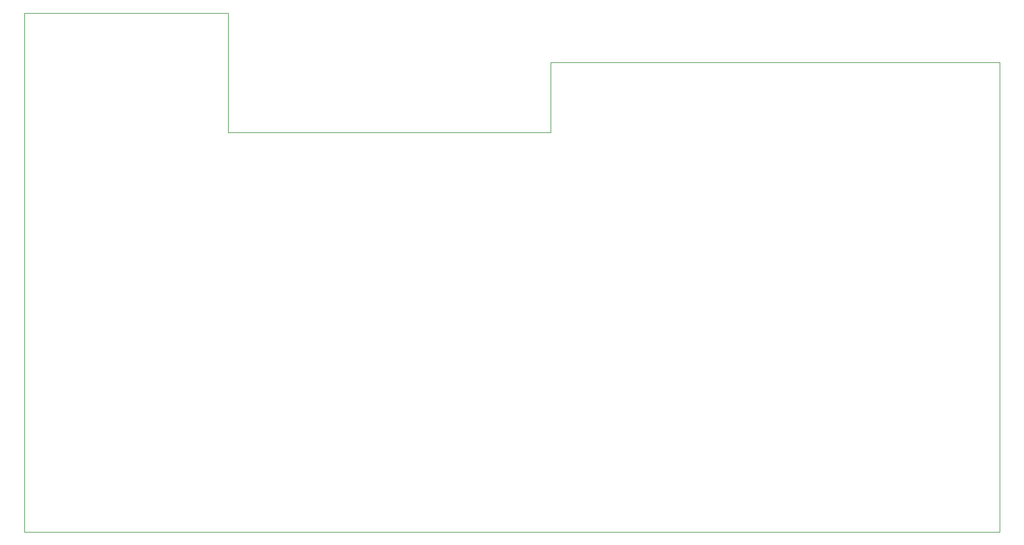
<source format=gbr>
G04 --- HEADER BEGIN --- *
G04 #@! TF.GenerationSoftware,LibrePCB,LibrePCB,1.3.0*
G04 #@! TF.CreationDate,2025-10-25T23:30:35*
G04 #@! TF.ProjectId,GateGuardian - Sommer Twist 350 Swing Gate,8a633c5c-b075-4c35-a81d-aba18a590e16,v1.1*
G04 #@! TF.Part,Single*
G04 #@! TF.SameCoordinates*
G04 #@! TF.FileFunction,Profile,NP*
%FSLAX66Y66*%
%MOMM*%
G01*
G75*
G04 --- HEADER END --- *
G04 --- APERTURE LIST BEGIN --- *
G04 #@! TA.AperFunction,Profile*
%ADD10C,0.001*%
G04 #@! TD*
G04 --- APERTURE LIST END --- *
G04 --- BOARD BEGIN --- *
D10*
X0Y0D02*
X139000000Y0D01*
X139000000Y67000000D01*
X75000000Y67000000D01*
X75000000Y57000000D01*
X29000000Y57000000D01*
X29000000Y74000000D01*
X0Y74000000D01*
X0Y0D01*
G04 --- BOARD END --- *
G04 #@! TF.MD5,a021e417bd45a3777f5c81c9b54be257*
M02*

</source>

◆ **Exercise goal**
Both end lines included, restate word for word the lines above from the line with "G04 #@! TF.Part,Single*" to the line with "X139000000Y0D01*", and nothing else.

◆ **Answer box**
G04 #@! TF.Part,Single*
G04 #@! TF.SameCoordinates*
G04 #@! TF.FileFunction,Profile,NP*
%FSLAX66Y66*%
%MOMM*%
G01*
G75*
G04 --- HEADER END --- *
G04 --- APERTURE LIST BEGIN --- *
G04 #@! TA.AperFunction,Profile*
%ADD10C,0.001*%
G04 #@! TD*
G04 --- APERTURE LIST END --- *
G04 --- BOARD BEGIN --- *
D10*
X0Y0D02*
X139000000Y0D01*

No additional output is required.